Carlo Giuliani, la legittima difesa e la mattanza:

Oltre al Social Forum, Genova è molto altro. Genova è politica. Genova è immaginazione e speranza. Genova è Carlo Giuliani.

Carlo Giuliani

Carlo Giuliani è un giovane di 23 anni. Un attivista, un manifestante che, come tanti, era lì per chiedere giustizia sociale. Come racconta la sorella Elena Giuliani, Carlo quella mattina doveva andare al mare. Aveva il costume addosso. Ma il 20 luglio si era unito alle proteste. Alle 17:27 la sua vita è stata stroncata da un carabiniere che ha sparato per legittima difesa. Così riportano sia le sentenze dei tribunali nazionali, che quelle dei tribunali internazionali.

Nonostante il caso Giuliani, la stessa Corte di Strasburgo condanna fortemente la gestione dell’ordine pubblico da parte dell’Italia.

Soffermarsi sugli abusi in divisa perpetuati nella scuola Diaz, nella Caserma Bolzaneto e la morte di Carlo Giuliani è davvero fondamentale. Ma già numerose testate raccontano cosa è avvenuto. In questo articolo ci soffermeremo sulla memoria di Genova.

_Insieme di dati:_
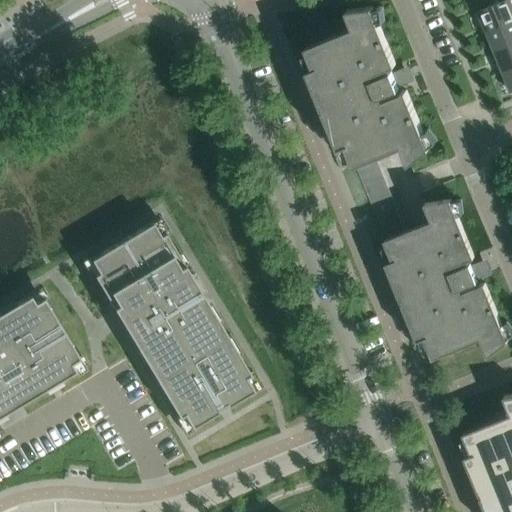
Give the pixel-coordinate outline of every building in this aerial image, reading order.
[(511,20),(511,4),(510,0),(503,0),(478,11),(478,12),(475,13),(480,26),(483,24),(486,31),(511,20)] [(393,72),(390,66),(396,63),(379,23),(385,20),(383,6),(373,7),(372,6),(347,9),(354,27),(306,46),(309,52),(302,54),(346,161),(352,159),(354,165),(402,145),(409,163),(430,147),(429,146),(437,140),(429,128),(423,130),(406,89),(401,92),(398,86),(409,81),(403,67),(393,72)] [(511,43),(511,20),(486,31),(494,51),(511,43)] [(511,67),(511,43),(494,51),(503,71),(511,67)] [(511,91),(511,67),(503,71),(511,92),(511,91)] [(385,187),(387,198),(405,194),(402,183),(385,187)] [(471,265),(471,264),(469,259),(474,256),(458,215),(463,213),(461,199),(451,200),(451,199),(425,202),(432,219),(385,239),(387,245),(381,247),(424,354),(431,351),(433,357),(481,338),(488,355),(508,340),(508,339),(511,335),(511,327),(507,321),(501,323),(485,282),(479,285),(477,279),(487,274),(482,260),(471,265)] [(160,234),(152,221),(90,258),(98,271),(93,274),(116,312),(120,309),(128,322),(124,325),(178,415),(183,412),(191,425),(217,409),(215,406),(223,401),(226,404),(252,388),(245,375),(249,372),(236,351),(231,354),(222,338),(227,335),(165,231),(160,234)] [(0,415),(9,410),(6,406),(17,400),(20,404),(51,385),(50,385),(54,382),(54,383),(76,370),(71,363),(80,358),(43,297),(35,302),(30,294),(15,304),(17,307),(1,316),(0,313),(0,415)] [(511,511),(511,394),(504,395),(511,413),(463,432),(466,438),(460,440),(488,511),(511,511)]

* * *

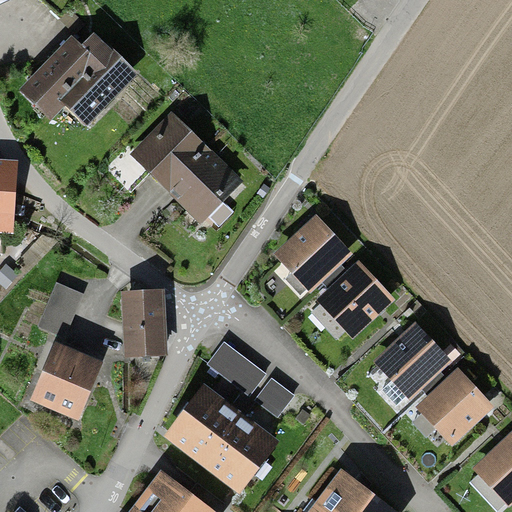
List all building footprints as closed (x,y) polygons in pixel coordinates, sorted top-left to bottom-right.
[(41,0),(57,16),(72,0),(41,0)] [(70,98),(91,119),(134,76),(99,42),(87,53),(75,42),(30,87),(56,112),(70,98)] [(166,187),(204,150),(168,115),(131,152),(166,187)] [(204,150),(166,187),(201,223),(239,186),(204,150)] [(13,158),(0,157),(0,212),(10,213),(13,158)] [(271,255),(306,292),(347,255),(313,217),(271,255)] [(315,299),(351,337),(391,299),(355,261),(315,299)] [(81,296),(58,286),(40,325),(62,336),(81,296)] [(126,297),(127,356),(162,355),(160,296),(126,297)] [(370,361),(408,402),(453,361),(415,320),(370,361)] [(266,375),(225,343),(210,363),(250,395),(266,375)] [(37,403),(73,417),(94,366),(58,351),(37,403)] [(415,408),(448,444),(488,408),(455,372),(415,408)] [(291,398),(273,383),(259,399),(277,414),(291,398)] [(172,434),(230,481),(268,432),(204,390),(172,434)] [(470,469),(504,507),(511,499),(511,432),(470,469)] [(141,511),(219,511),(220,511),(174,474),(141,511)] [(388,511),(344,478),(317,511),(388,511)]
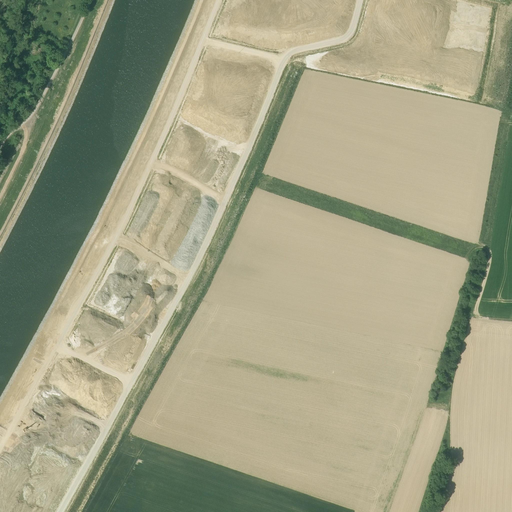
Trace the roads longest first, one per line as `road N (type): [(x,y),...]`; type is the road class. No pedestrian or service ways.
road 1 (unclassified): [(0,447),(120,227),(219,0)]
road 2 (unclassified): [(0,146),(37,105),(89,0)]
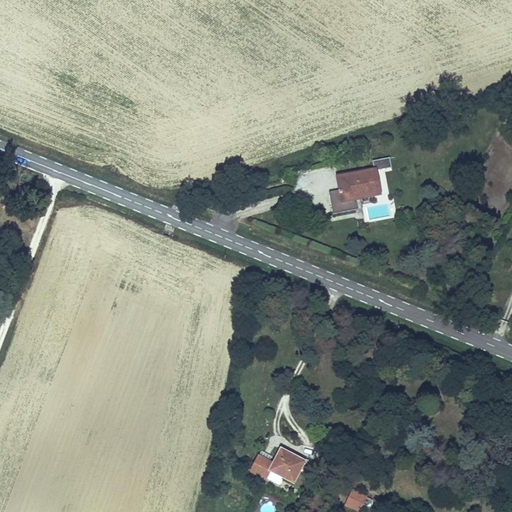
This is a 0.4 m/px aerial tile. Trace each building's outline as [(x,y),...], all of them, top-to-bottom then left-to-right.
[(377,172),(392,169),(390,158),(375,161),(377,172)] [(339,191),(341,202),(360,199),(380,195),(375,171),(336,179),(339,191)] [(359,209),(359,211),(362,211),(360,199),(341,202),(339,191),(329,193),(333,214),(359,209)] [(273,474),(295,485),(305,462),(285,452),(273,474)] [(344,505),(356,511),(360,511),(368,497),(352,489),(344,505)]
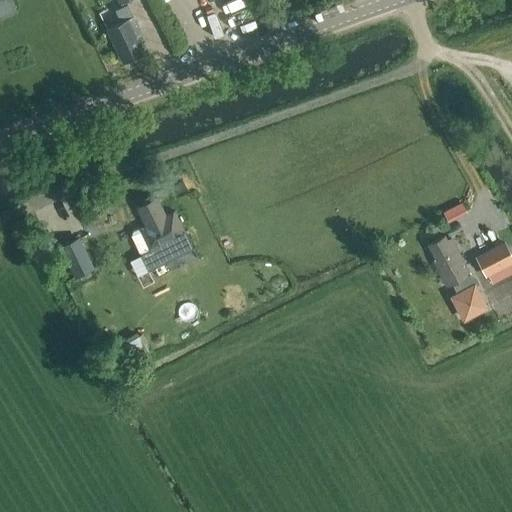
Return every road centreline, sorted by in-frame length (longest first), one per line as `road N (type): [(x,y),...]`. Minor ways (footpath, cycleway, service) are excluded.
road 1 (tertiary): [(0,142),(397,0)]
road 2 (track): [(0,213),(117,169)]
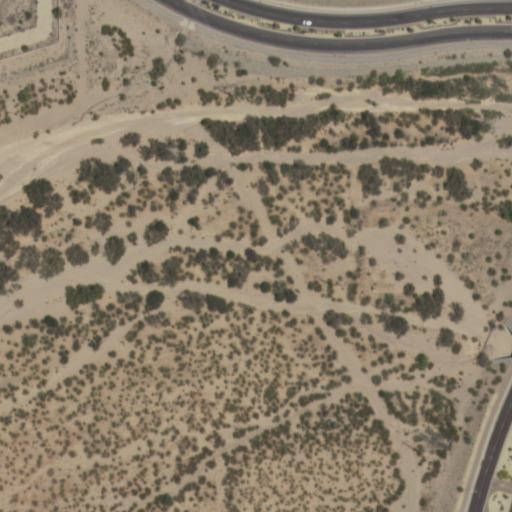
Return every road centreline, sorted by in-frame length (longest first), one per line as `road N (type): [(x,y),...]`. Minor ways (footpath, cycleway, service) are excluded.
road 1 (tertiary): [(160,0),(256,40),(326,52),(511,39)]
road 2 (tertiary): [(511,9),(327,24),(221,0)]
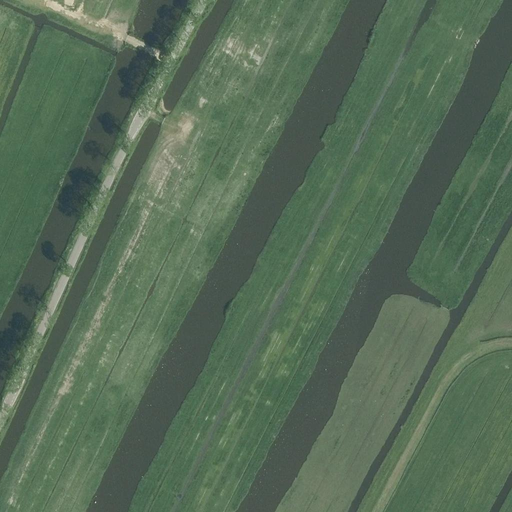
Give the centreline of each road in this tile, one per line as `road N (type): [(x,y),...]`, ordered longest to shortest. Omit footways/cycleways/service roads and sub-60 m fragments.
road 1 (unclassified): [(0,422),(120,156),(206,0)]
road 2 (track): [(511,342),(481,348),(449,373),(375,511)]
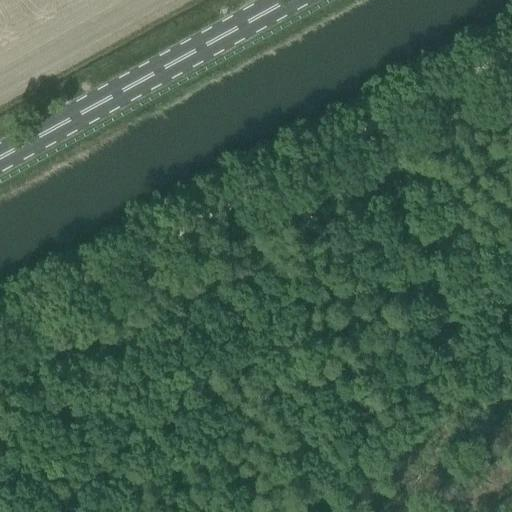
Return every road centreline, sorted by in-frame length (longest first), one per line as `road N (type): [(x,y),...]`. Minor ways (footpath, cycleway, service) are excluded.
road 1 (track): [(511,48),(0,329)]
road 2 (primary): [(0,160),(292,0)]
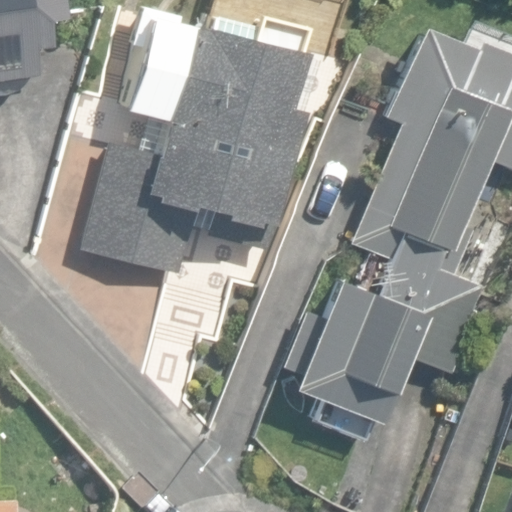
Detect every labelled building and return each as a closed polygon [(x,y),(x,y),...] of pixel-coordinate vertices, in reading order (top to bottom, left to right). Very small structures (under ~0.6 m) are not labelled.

_Richieste:_
**a)** Secondo il testo su Carlo Giuliani, a che ora è stata stroncata la sua vita?
**b)** Prosegua il testo su Carlo Giuliani dopo la sua ultima frase.
I record provengono da una fonte diversa.

_Risposte fornite:_
**a)** Alle 17:27.

**b)**
Il trauma mai elaborato

Vent’anni dopo il Social Forum, Genova e il movimento No Global non sono stati più gli stessi. Quelle tre date, difatti, hanno un valore di cesura e rottura con le manifestazioni successive. Dal 21 luglio 2001, il movimento si è spezzato o, per meglio dire, ha visto una netta interruzione. La violenza di Stato, l’abuso delle forze dell’ordine hanno suscitato un serio trauma nella mentalità collettiva. Trauma, come afferma Tonino Cafeo, giornalista e attivista presente al Genova Social Forum del 2001, “che non è stato mai elaborato dallo stesso movimento. Sino al 2005, 2006 c’era chi chiedeva di raccontare del G8 di Genova. Da lì in poi, questa cosa è andata perdendosi. Probabilmente, per una mancata elaborazione, per la mancanza di un lavoro di costruzione di una memoria storica piuttosto di una esperienza traumatica.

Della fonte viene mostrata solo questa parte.